▸ **THINGS TO DO**
a. Answer from the dictionary entry, one answer per line, marked (i), (ii), (iii):
(i) What meaning does the entry give for OF. bon, bone?
(ii) After what year does the entry say the word seems to have been consciously recognized as French?
(iii) In what century does the entry mark sense 1 as obsolete?
b. The bracketed note in the dictionary entry gives originally French phrases as examples. List every one of them.
c. Update the dictionary entry from "c. 1325. E." up to and including "thow, bone sire.", replacing "Seint Iulian" with "Seint Thomas".

▸ **SOURCE PASSAGE**
Forms: 49 bon, 47 bone, 45 bonne, (6 boun), 67 boone, (7 boune), 4 boon. [a. OF. bon, bone good: used esp. in what were orig. French phrases (e.g., bone chere, bon sire, bone order, bon voiage, bone fortune, etc.), but to some extent in general Eng. use from 14th to 17th c.; after 1600 it seems to have been consciously recognized as French, and gradually dropped, exc. in senses 3 and 4. In sense 3 it was probably associated with the Eng. sb. BOON1, in its later sense of favor, benefaction, good gift.]
A. adj.
† 1. Good, goodly. Obs. (in 17th c.)
c. 1325. E. E. Allit. P., A. 28. He schal loke on oure lorde with a bone chere.
c. 1325. Coer de L., 1540. They come to cyte boon.
c. 1384. Chaucer, H. Fame, 1022. Seint Iulian! lo, bon hostelle!
c. 1425. Seven Sages (P.), 1013. Maugré have thow, bone sire.
c. 1435. Torr. Portugal, 2143. Of speche he is fulle bone.
1523. Ld. Berners, Froiss., I. cccxcix. 692. Euery man drewe in bone order into the feldes.

▸ **DATA UNDER STUDY**
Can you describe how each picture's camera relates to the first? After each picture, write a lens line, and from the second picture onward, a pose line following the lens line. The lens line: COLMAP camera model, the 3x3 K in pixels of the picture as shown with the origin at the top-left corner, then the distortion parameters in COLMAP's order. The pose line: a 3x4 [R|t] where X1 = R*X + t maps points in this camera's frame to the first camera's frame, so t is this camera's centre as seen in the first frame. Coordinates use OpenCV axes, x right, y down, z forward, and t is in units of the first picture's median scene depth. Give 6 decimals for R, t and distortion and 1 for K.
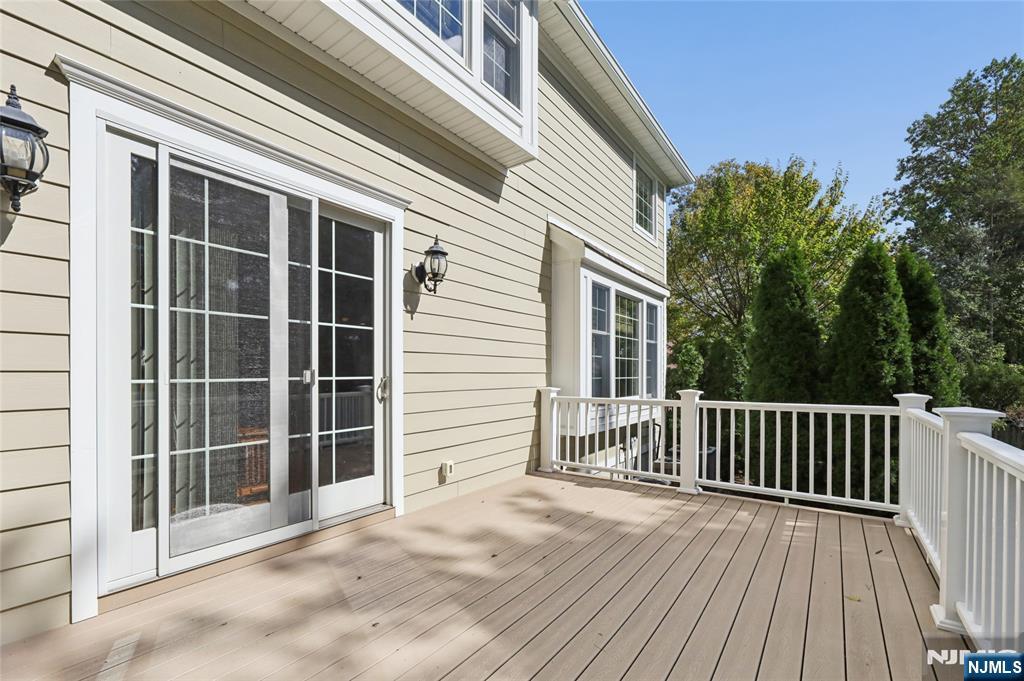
lens RADIAL K [[435.5, 0, 513.9], [0, 435.5, 363.3], [0, 0, 1]] dist [0.001022, -0.000561]
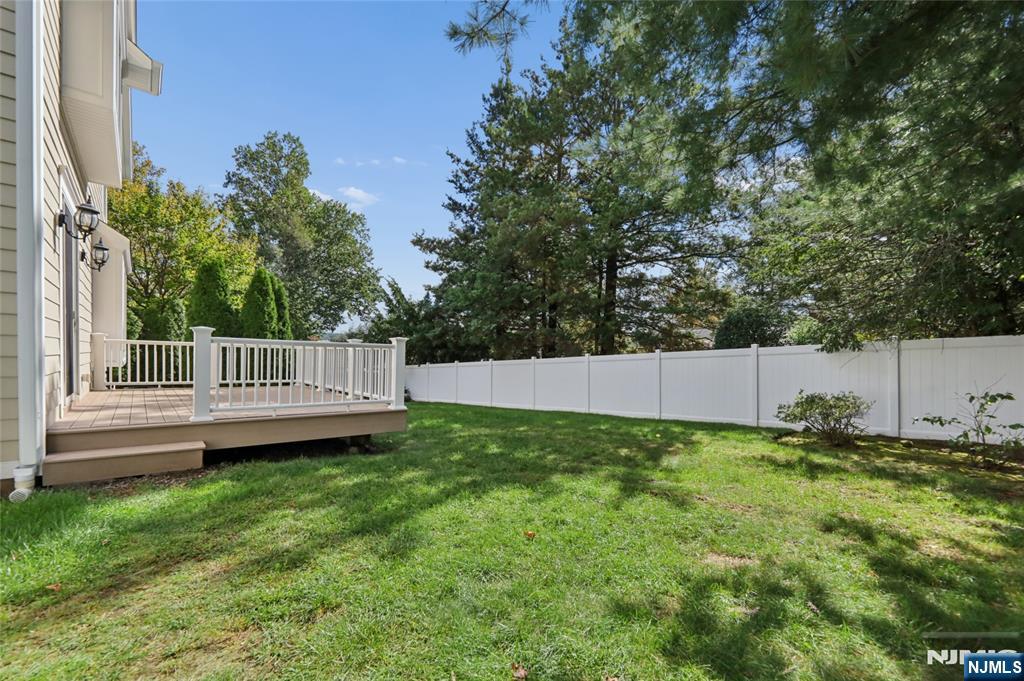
lens RADIAL K [[435.5, 0, 513.9], [0, 435.5, 363.3], [0, 0, 1]] dist [0.001022, -0.000561]
pose [[0.224480, -0.004102, 0.974470, -0.927507], [-0.052582, 0.998483, 0.016316, 0.052511], [-0.973059, -0.054902, 0.223924, -0.607320]]
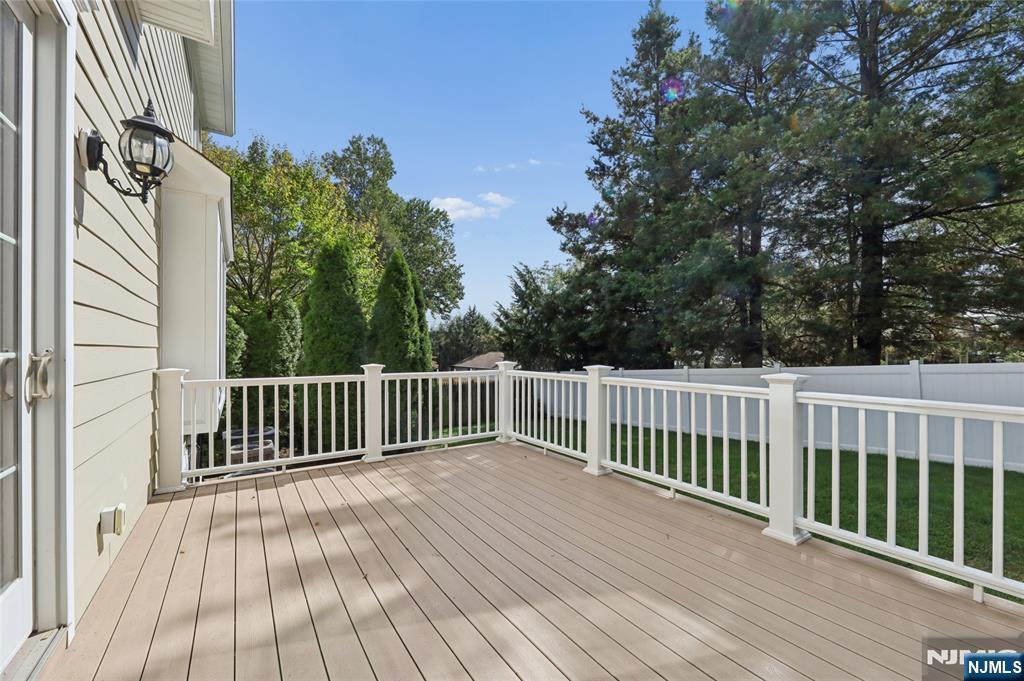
lens RADIAL K [[422.8, 0, 521.0], [0, 422.8, 344.6], [0, 0, 1]] dist [-0.000912, -0.000463]
pose [[0.339649, 0.013034, 0.940462, -0.329297], [-0.024496, 0.999687, -0.005009, 0.006365], [-0.940233, -0.021336, 0.339862, 0.230049]]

▸ **RESPONSES**
a.
(i) Good
(ii) 1600
(iii) The 17th century

b.
bone chere
bon sire
bone order
bon voiage
bone fortune

c.
c. 1325. E. E. Allit. P., A. 28. He schal loke on oure lorde with a bone chere.
c. 1325. Coer de L., 1540. They come to cyte boon.
c. 1384. Chaucer, H. Fame, 1022. Seint Thomas! lo, bon hostelle!
c. 1425. Seven Sages (P.), 1013. Maugré have thow, bone sire.